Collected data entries
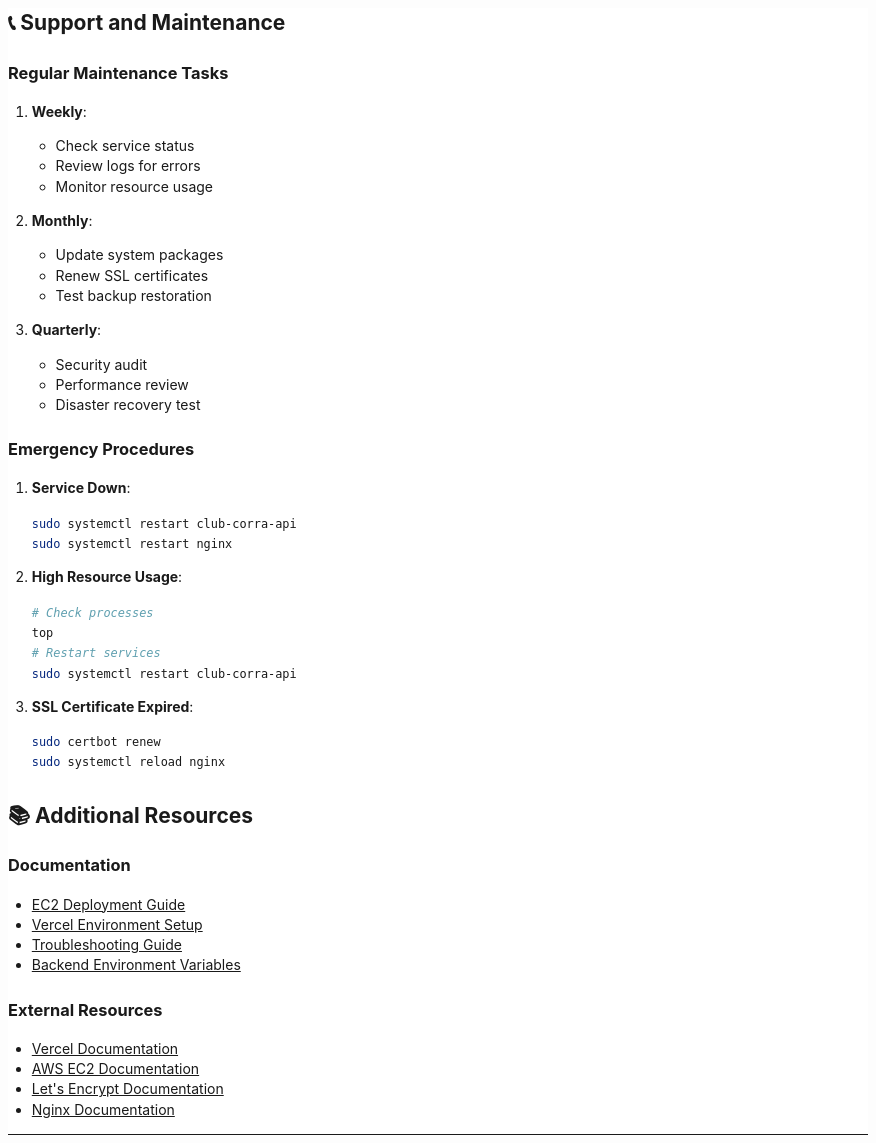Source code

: ## 📞 Support and Maintenance

### Regular Maintenance Tasks

1. **Weekly**:
   - Check service status
   - Review logs for errors
   - Monitor resource usage

2. **Monthly**:
   - Update system packages
   - Renew SSL certificates
   - Test backup restoration

3. **Quarterly**:
   - Security audit
   - Performance review
   - Disaster recovery test

### Emergency Procedures

1. **Service Down**:
   ```bash
   sudo systemctl restart club-corra-api
   sudo systemctl restart nginx
   ```

2. **High Resource Usage**:
   ```bash
   # Check processes
   top
   # Restart services
   sudo systemctl restart club-corra-api
   ```

3. **SSL Certificate Expired**:
   ```bash
   sudo certbot renew
   sudo systemctl reload nginx
   ```

## 📚 Additional Resources

### Documentation

- [EC2 Deployment Guide](EC2_DEPLOYMENT_GUIDE.md)
- [Vercel Environment Setup](vercel-env-setup.md)
- [Troubleshooting Guide](TROUBLESHOOTING.md)
- [Backend Environment Variables](backend.env.example)

### External Resources

- [Vercel Documentation](https://vercel.com/docs)
- [AWS EC2 Documentation](https://docs.aws.amazon.com/ec2/)
- [Let's Encrypt Documentation](https://letsencrypt.org/docs/)
- [Nginx Documentation](https://nginx.org/en/docs/)

---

| TASK OBJECTIVE |
Scan the data for the word "Environment" and copy every line where it shows up.

| EXERCISE SOLUTION |
- [Vercel Environment Setup](vercel-env-setup.md)
- [Backend Environment Variables](backend.env.example)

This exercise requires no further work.